═══ INFORMATION SHOWN

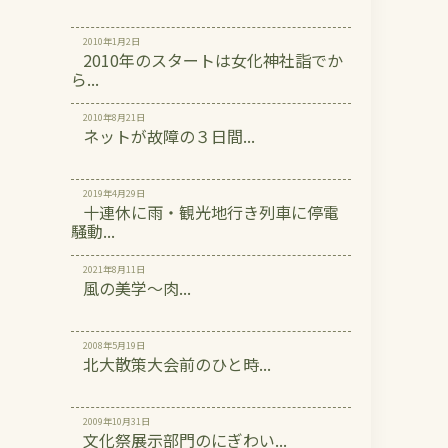
2010年1月2日
2010年のスタートは女化神社詣でか
ら...
2010年8月21日
ネットが故障の３日間...
2019年4月29日
十連休に雨・観光地行き列車に停電
騒動...
2021年8月11日
風の美学～肉...
2008年5月19日
北大散策大会前のひと時...
2009年10月31日
文化祭展示部門のにぎわい...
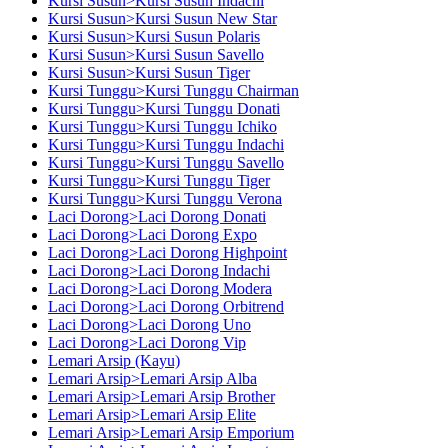
Kursi Susun>Kursi Susun Indachi
Kursi Susun>Kursi Susun New Star
Kursi Susun>Kursi Susun Polaris
Kursi Susun>Kursi Susun Savello
Kursi Susun>Kursi Susun Tiger
Kursi Tunggu>Kursi Tunggu Chairman
Kursi Tunggu>Kursi Tunggu Donati
Kursi Tunggu>Kursi Tunggu Ichiko
Kursi Tunggu>Kursi Tunggu Indachi
Kursi Tunggu>Kursi Tunggu Savello
Kursi Tunggu>Kursi Tunggu Tiger
Kursi Tunggu>Kursi Tunggu Verona
Laci Dorong>Laci Dorong Donati
Laci Dorong>Laci Dorong Expo
Laci Dorong>Laci Dorong Highpoint
Laci Dorong>Laci Dorong Indachi
Laci Dorong>Laci Dorong Modera
Laci Dorong>Laci Dorong Orbitrend
Laci Dorong>Laci Dorong Uno
Laci Dorong>Laci Dorong Vip
Lemari Arsip (Kayu)
Lemari Arsip>Lemari Arsip Alba
Lemari Arsip>Lemari Arsip Brother
Lemari Arsip>Lemari Arsip Elite
Lemari Arsip>Lemari Arsip Emporium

══════

Lines holding the string "Susun" must be copied out of the entries above.

FINISHED TASK ::
Kursi Susun>Kursi Susun Indachi
Kursi Susun>Kursi Susun New Star
Kursi Susun>Kursi Susun Polaris
Kursi Susun>Kursi Susun Savello
Kursi Susun>Kursi Susun Tiger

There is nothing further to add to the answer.